At least 46 people in the Delhi-NCR region – and about 100 others across the country – have been quarantined, isolated or put under watch for the coronavirus disease (Covid-19), officials said on Tuesday as they launched a massive contact-tracing operation for new infections and ordered reinforcing of health care facilities to stave off a full-blown epidemic.

Experts said that there was no need for panic, but urged people to follow hygiene and reporting protocols.

The identified people are believed to have been in close contact with three confirmed patients – a tourist from Italy, a Delhi resident who flew back from Italy via Vienna last month, and a Bengaluru-based engineer who returned from Dubai and went on to travel to Hyderabad even as he had symptoms of the infection.

At least seven of those under watch — six from Agra who are the Delhi man’s relatives, and the Italian tourist’s wife — are believed to have been infected, local-level tests showed, but their status will only be confirmed by Pune’s National Institute of Virology (NIV). Results are expected by Wednesday midday.

The people who have been quarantined include family members of the patients, people they met at social gatherings, fellow passengers, and crews of airlines and hotels they had been in while they were infected and, thus, potentially infectious.

As a precaution, two schools in Noida – including one where the Delhi patient’s children are students – have been closed for the week.

“India is at a cusp where infection control can go either way. Self-reporting and high-quality contact-tracing, home quarantining and isolation are crucial to stop its spread because if we have a large cluster in smaller towns and rural areas, we will have a huge problem,” said Dr Randeep Guleria, director and professor of pulmonary medicine at All India Institute of Medical Sciences (AIIMS).

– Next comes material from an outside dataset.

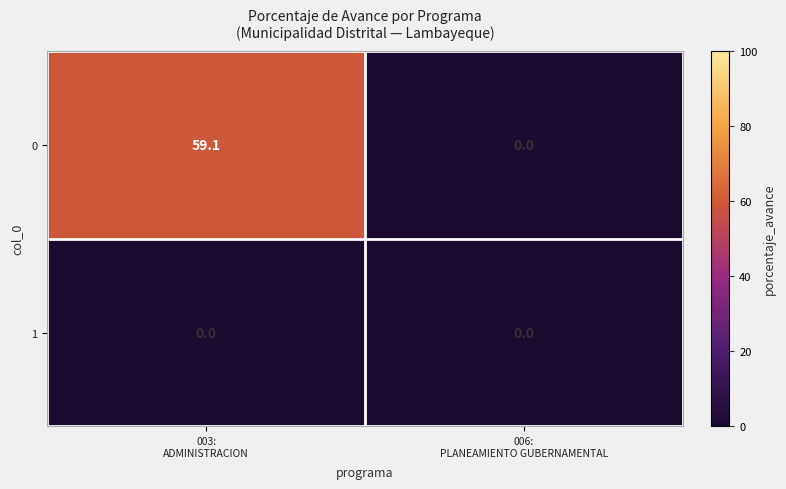

Which series has the largest total across all categories?

0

The new coronavirus, a pathogen not seen anywhere in the world till it began spreading in central China’s Wuhan in late December, has become an epidemiological nightmare as it sickened close to 92,000 people and killed 3,100 in approximately three months.

It has now spread to nearly 75 countries.

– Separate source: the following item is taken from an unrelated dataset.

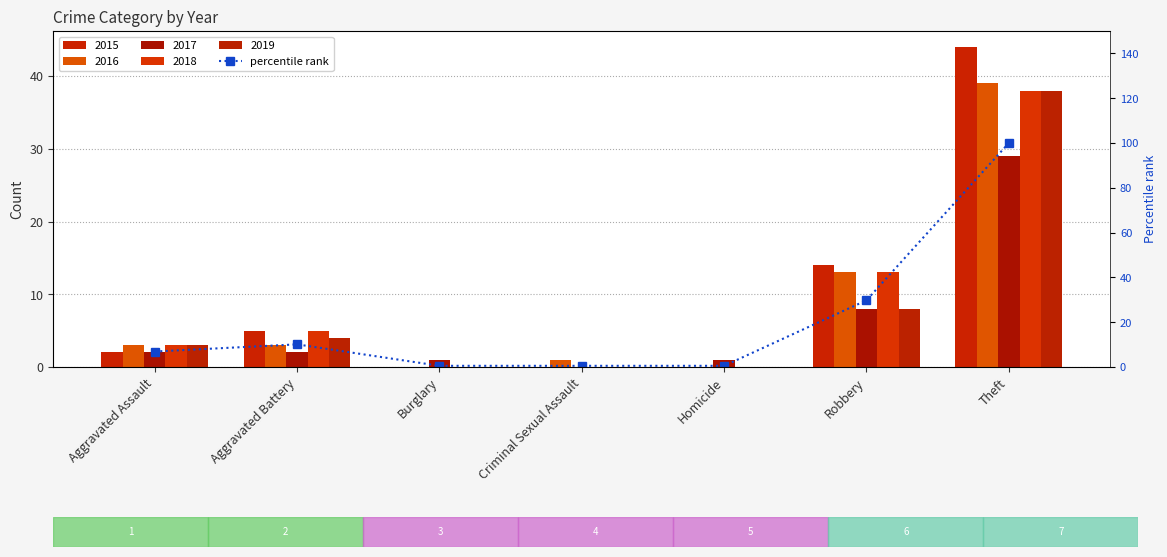

Which label corresponds to the smallest value in the chart?

Burglary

“Had an extensive review regarding preparedness on the Covid-19 Novel Coronavirus. Different ministries and states are working together, from screening people arriving in India to providing prompt medical attention,” Prime Minister Narendra Modi said in a tweet, adding: “There is no need to panic. We need to work together, take small yet important measures to ensure self-protection.”

The World Health Organization (WHO) said the outbreak puts the world in “uncharted territory”.

“We have never before seen a respiratory pathogen that is capable of community transmission, but which can also be contained with the right measures,” said WHO chief Tedros Adhanom Ghebreyesus on Monday, news agency AFP reported.

Community transmission means infections within a population are not imported from another virus-hit area.

In Delhi, approximately 15 people who were in close contact with the infected person who returned from Vienna have been taken to the Safdarjung Hospital. Six more relatives of the man, who were in Agra and are also showing signs of the disease, were scheduled to reach the hospital by Tuesday evening.

Officials continued to seek more information about others who may have come in contact with the patient. Air India issued an appeal via Twitter on Tuesday for people who were on the same flight as the man (Feb 20 Vienna-Delhi flight AI-154) to follow health ministry protocols. The protocols suggest people self-isolate and watch for symptoms if they have been exposed to a patient, or seek medical help if they show symptoms.

Shortly after the Delhi resident’s infection was confirmed, officials reached out to several more families that attended a dinner hosted by him , as well as the management of the hotel. The children of two of these families are students at the two schools that were shut as a precaution.

A group of Italian tourists and three Indian tour operators have separately been isolated at the ITBP’s Chhawla Camp in the Capital’s south-east.

According to a health ministry official asking not to be named, these people were in the same group from which an Italian national has tested positive in Rajasthan’s capital Jaipur. “His (Italian in Jaipur) condition is stable,” the official added.

The third confirmed case was that of a Bengaluru-based techie who returned from Dubai, where he had been unwell for days. The software engineer landed in the Karnataka capital on February 20, and took a bus two days later to his hometown Hyderabad where he was hospitalised with symptoms of a flu shortly after.

On Monday, a test confirmed he was suffering from the Covid-19, prompting authorities to trace his co-passengers, flatmates and colleagues.

“The roommate of the techie as well as 25 colleagues who interacted with him have been screened. All the people in the 92 flats in the apartment building where he was staying have also been screened and are negative,” said Karnataka health minister B Sriramulu.

Fears persist that he may have infected more people since he had been showing symptoms of the disease and was being treated at Secunderabad’s Apollo Hospital’s clinic for five days before being admitted.

IndiGo airline, which flew the software engineer, on the Feb 20 Dubai-Bengaluru flight has put four crew members under home observation since March 2, it said in a statement.

The Union health ministry on Tuesday issued a travel advisory suspending all regular visas/e-visas granted on or before March 3 to nationals of Italy, Iran, South Korea, Japan who have not yet entered India.

The advisory also suspends visa on arrival (VoA) issued on or before March 3 to Japanese and South Korean nationals who have not yet entered India.